The troublesome issue of scienter, as a necessary ingredient of various securities acts violations, remains in flux. In a decision that roiled the securities industry and those specializing in mergers and acquisitions, the Ninth Circuit held in Varjabedian v. Emulex that to prove a violation of Section 14(e) of the Securities Exchange Act of 1934, which governs tender offers, a plaintiff need only show negligence, not scienter. The Supreme court granted certiorari, but after oral argument in April dismissed the writ as improvidently granted.
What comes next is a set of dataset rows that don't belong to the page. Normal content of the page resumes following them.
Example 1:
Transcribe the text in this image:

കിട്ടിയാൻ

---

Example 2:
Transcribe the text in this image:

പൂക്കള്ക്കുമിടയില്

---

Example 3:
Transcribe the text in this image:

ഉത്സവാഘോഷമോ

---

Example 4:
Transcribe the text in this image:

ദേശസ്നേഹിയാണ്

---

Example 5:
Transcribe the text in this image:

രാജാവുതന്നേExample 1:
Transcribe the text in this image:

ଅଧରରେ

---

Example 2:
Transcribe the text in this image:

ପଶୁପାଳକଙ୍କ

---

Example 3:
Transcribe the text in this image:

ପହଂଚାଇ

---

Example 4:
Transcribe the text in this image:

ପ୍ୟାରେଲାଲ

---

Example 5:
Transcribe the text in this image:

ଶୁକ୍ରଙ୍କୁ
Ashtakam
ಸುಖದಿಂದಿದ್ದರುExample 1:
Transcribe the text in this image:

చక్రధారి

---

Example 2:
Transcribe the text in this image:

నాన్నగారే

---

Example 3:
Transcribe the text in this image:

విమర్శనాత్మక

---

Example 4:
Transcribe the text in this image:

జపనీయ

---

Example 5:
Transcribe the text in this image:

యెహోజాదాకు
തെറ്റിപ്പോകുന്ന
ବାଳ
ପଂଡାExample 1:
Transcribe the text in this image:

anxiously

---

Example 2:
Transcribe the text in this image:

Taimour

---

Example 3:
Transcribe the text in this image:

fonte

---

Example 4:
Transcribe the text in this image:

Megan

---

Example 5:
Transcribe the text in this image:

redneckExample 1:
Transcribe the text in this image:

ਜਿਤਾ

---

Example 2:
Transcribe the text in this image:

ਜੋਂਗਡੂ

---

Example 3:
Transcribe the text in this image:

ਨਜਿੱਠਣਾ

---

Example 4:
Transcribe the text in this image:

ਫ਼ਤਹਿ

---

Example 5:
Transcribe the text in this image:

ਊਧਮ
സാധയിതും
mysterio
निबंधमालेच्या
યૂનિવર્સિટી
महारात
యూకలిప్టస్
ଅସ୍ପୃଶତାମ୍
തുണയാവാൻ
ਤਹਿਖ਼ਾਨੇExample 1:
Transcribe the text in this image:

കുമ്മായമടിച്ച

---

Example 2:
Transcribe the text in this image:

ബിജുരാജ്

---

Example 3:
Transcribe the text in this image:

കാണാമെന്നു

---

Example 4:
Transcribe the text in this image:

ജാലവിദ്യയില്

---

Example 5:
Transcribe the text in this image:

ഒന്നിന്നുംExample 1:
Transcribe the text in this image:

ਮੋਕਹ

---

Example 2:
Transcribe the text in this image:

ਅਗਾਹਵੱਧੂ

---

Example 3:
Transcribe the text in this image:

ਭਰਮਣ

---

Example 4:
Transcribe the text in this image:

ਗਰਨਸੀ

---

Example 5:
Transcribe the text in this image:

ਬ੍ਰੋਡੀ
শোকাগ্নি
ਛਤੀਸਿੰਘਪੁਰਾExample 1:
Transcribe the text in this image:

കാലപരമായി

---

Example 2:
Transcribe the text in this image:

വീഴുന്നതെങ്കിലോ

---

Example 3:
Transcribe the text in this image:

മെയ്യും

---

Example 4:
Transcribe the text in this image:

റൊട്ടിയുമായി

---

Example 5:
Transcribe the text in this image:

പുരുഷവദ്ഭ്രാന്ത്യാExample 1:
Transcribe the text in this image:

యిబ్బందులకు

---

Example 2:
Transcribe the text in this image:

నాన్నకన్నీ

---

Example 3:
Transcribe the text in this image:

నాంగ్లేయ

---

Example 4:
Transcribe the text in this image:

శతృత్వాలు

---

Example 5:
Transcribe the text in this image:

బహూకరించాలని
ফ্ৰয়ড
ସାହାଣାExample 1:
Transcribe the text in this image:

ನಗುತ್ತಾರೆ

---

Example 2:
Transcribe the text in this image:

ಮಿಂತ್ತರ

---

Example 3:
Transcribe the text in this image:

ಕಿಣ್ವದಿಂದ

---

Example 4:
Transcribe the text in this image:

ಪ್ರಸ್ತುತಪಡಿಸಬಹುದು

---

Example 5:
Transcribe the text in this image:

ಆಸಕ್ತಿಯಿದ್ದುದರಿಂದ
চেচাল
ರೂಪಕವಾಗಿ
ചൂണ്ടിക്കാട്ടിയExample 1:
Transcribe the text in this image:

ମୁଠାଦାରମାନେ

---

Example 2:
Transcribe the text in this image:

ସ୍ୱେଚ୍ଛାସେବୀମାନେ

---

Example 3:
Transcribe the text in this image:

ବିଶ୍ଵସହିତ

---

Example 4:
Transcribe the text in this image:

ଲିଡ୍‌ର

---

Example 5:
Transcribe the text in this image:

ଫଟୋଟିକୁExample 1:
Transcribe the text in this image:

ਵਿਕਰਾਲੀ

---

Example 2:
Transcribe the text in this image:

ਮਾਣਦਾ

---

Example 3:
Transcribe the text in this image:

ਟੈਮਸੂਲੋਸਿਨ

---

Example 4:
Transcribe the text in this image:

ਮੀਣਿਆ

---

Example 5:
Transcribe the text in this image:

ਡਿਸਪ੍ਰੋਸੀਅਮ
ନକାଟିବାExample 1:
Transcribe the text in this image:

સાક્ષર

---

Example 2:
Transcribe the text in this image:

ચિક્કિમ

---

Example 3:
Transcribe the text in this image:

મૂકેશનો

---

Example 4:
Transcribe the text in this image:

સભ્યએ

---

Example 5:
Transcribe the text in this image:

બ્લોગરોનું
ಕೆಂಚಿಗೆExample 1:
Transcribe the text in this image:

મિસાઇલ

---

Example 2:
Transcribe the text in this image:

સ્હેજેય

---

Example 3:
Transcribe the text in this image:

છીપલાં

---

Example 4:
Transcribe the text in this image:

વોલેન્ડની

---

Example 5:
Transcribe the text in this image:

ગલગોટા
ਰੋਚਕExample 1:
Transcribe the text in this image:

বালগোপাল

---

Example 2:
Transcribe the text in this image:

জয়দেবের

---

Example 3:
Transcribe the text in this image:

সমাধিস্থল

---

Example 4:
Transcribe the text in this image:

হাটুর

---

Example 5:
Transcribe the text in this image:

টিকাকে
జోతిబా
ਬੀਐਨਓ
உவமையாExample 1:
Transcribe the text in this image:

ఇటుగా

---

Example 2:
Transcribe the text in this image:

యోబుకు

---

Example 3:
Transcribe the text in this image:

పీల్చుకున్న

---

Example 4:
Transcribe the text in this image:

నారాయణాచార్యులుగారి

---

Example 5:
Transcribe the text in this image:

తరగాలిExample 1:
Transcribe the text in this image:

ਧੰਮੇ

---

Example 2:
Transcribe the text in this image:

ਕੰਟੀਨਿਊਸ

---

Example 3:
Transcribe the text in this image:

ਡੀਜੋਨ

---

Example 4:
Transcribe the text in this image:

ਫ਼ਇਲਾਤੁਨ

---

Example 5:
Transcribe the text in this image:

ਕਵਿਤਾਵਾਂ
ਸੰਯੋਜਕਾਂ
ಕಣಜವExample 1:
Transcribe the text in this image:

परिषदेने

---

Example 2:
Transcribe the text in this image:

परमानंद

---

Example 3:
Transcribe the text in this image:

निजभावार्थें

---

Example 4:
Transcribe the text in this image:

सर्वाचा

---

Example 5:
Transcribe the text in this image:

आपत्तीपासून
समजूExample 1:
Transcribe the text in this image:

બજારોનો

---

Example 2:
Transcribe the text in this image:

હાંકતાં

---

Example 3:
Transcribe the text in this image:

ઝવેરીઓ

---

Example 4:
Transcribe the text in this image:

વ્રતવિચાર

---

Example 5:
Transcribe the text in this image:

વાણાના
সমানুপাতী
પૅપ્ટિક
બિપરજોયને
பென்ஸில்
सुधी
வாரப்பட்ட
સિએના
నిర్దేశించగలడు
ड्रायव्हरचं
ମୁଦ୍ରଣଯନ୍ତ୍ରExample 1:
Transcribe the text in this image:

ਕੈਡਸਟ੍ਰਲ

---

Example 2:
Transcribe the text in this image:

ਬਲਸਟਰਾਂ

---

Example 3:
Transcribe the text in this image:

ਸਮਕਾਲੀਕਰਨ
The underlying facts are simple enough. A predecessor in whose shoes Emulex stood, made a tender offer for the stock of Emulex. Goldman Sachs, engaged by Emulex, opined that it was fair. Emulex, after summarizing this opinion, recommended that stockholders accept the tender offer. But Emulex did not include or refer to one specific page in the Goldman Sachs report—a chart comparing the merger premium of 26.4% over the Emulex share price on the day of the offer with the prevailing range of selected semiconductor quotations, within which the Emulex tender fell, but well below the 50.85% average. In their complaint plaintiffs alleged that defendants were negligent in failing to include this premium analysis, in violation of section 14(e): “It shall be unlawful for any person to make any untrue statement of a material fact or omit to state any material fact necessary in order to make the statements made….not misleading or to engage in any fraudulent, deceptive, or manipulative acts or practices, in connection with any tender offer….” The district court dismissed, holding that “the similarities between Rule 10b-5 (promulgated under the Securities Act of 1933) and Sec. 14(e) require a plaintiff bringing a cause of action under Sec. 14(e) to allege scienter or a strong inference of scienter,” as five Circuits had ruled. Rule 10b-5, in language almost identical to a portion of 14(e), prohibits “the use of manipulative and deceptive practices in connection with the purchase or sale of any security,” for the violation of which the Supreme Court has held a plaintiff must plead and prove scienter, i.e. a knowing or reckless violation of the statute.